2 troopers shot during central Pa. pursuit; suspect from Pittsburgh dead
Authorities are trying to figure out why a former Pittsburgh nurse robbed a Chambersburg bank in Franklin County, shot two state troopers and killed himself.
Dakin Burgess, 37, of Beechview shot himself in the head on Monday as he fled state police. The black minivan he drove crashed into a tree near Newville, Cumberland County.
“We don't know at this point what brought him to Chambersburg and then to Cumberland County,” said District Attorney David J. Freed, who expected investigators to interview Burgess' family in Pittsburgh.
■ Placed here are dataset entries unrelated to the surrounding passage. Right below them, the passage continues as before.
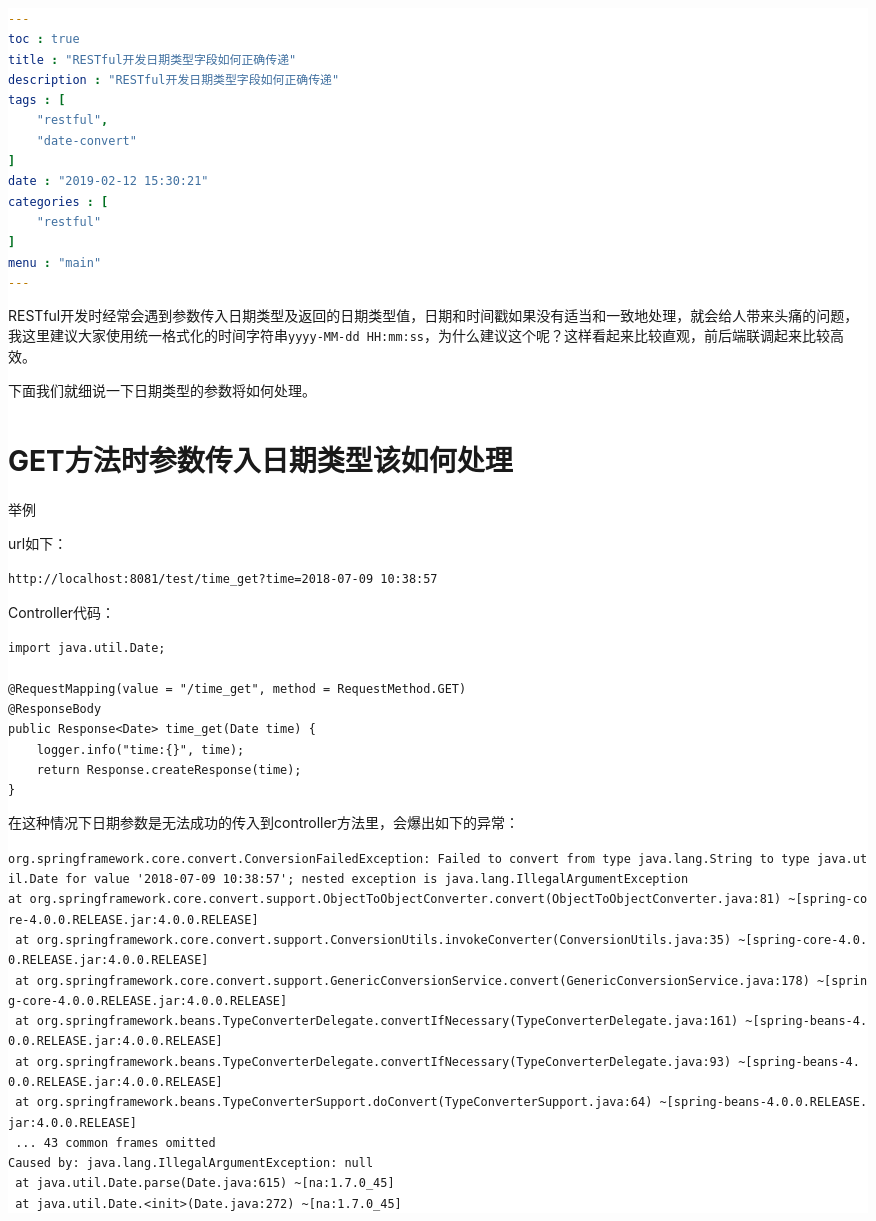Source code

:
 ```yaml
---
toc : true
title : "RESTful开发日期类型字段如何正确传递"
description : "RESTful开发日期类型字段如何正确传递"
tags : [
	"restful",
	"date-convert"
]
date : "2019-02-12 15:30:21"
categories : [
    "restful"
]
menu : "main"
---
```


RESTful开发时经常会遇到参数传入日期类型及返回的日期类型值，日期和时间戳如果没有适当和一致地处理，就会给人带来头痛的问题，我这里建议大家使用统一格式化的时间字符串`yyyy-MM-dd HH:mm:ss`，为什么建议这个呢？这样看起来比较直观，前后端联调起来比较高效。

下面我们就细说一下日期类型的参数将如何处理。

# GET方法时参数传入日期类型该如何处理

举例

url如下：

```
http://localhost:8081/test/time_get?time=2018-07-09 10:38:57
```

Controller代码：

```
import java.util.Date;

@RequestMapping(value = "/time_get", method = RequestMethod.GET)
@ResponseBody
public Response<Date> time_get(Date time) {
    logger.info("time:{}", time);
    return Response.createResponse(time);
}
```

在这种情况下日期参数是无法成功的传入到controller方法里，会爆出如下的异常：

```
org.springframework.core.convert.ConversionFailedException: Failed to convert from type java.lang.String to type java.util.Date for value '2018-07-09 10:38:57'; nested exception is java.lang.IllegalArgumentException
at org.springframework.core.convert.support.ObjectToObjectConverter.convert(ObjectToObjectConverter.java:81) ~[spring-core-4.0.0.RELEASE.jar:4.0.0.RELEASE]
 at org.springframework.core.convert.support.ConversionUtils.invokeConverter(ConversionUtils.java:35) ~[spring-core-4.0.0.RELEASE.jar:4.0.0.RELEASE]
 at org.springframework.core.convert.support.GenericConversionService.convert(GenericConversionService.java:178) ~[spring-core-4.0.0.RELEASE.jar:4.0.0.RELEASE]
 at org.springframework.beans.TypeConverterDelegate.convertIfNecessary(TypeConverterDelegate.java:161) ~[spring-beans-4.0.0.RELEASE.jar:4.0.0.RELEASE]
 at org.springframework.beans.TypeConverterDelegate.convertIfNecessary(TypeConverterDelegate.java:93) ~[spring-beans-4.0.0.RELEASE.jar:4.0.0.RELEASE]
 at org.springframework.beans.TypeConverterSupport.doConvert(TypeConverterSupport.java:64) ~[spring-beans-4.0.0.RELEASE.jar:4.0.0.RELEASE]
 ... 43 common frames omitted
Caused by: java.lang.IllegalArgumentException: null
 at java.util.Date.parse(Date.java:615) ~[na:1.7.0_45]
 at java.util.Date.<init>(Date.java:272) ~[na:1.7.0_45]
```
Burgess worked at UPMC Presbyterian as a nurse but was fired once he admitted stealing morphine, Valium and other drugs and using them during cigarette breaks, according to state board of nursing documents and a hospital spokeswoman. He most recently worked at a video game store in Ross.
“I didn't realize that he had that potential,” said Dustin Cumer, the owner of Game On Party Planners, LLC, where Burgess worked for about 18 months. “He was a nice guy, and he got along with everybody.”
According to investigators, Burgess robbed a Chambersburg bank. As he fled police, he shot two state troopers, one in the foot and one in the shoulder, before shooting himself. Both troopers are recovering.
Burgess described himself as a “registered nurse by day, gamer by night” in his Twitter profile. He went to Cumer looking for a job nearly two years ago and Cumer met his wife and young daughter.
He called Burgess an “extremely good employee” who never caused problems. Burgess quit about five months ago, telling Cumer he was looking at homes in Tennessee, where he had obtained a nursing license. The Tennessee Department of Health showed no record of Burgess possessing a license.
More than a week ago, Burgess showed up at the store to play video games, Cumer said. He posed for a photo in front of a poster advertising Grand Theft Auto V, a photo Burgess posted to his Facebook page.
Cumer said Burgess drove a dark-colored vehicle that looked like a van when he stopped by Cumer's store. He told Cumer he had rented it, something Burgess often did, Cumer said.
“He did some weird stuff,” Cumer said. “I was a little suspicious. He just somehow miraculously ended up with money, but he would never say how he got it.”
Burgess' nursing license had been in flux for more than a decade, according to reports from the state board of nursing. UPMC investigated Burgess in December 2001 for stealing drugs.
Burgess later admitted to stealing and using the drugs, agreed to treatment and was placed on a probationary license. UPMC fired him. The state suspended his license indefinitely in April 2012 when he violated probation.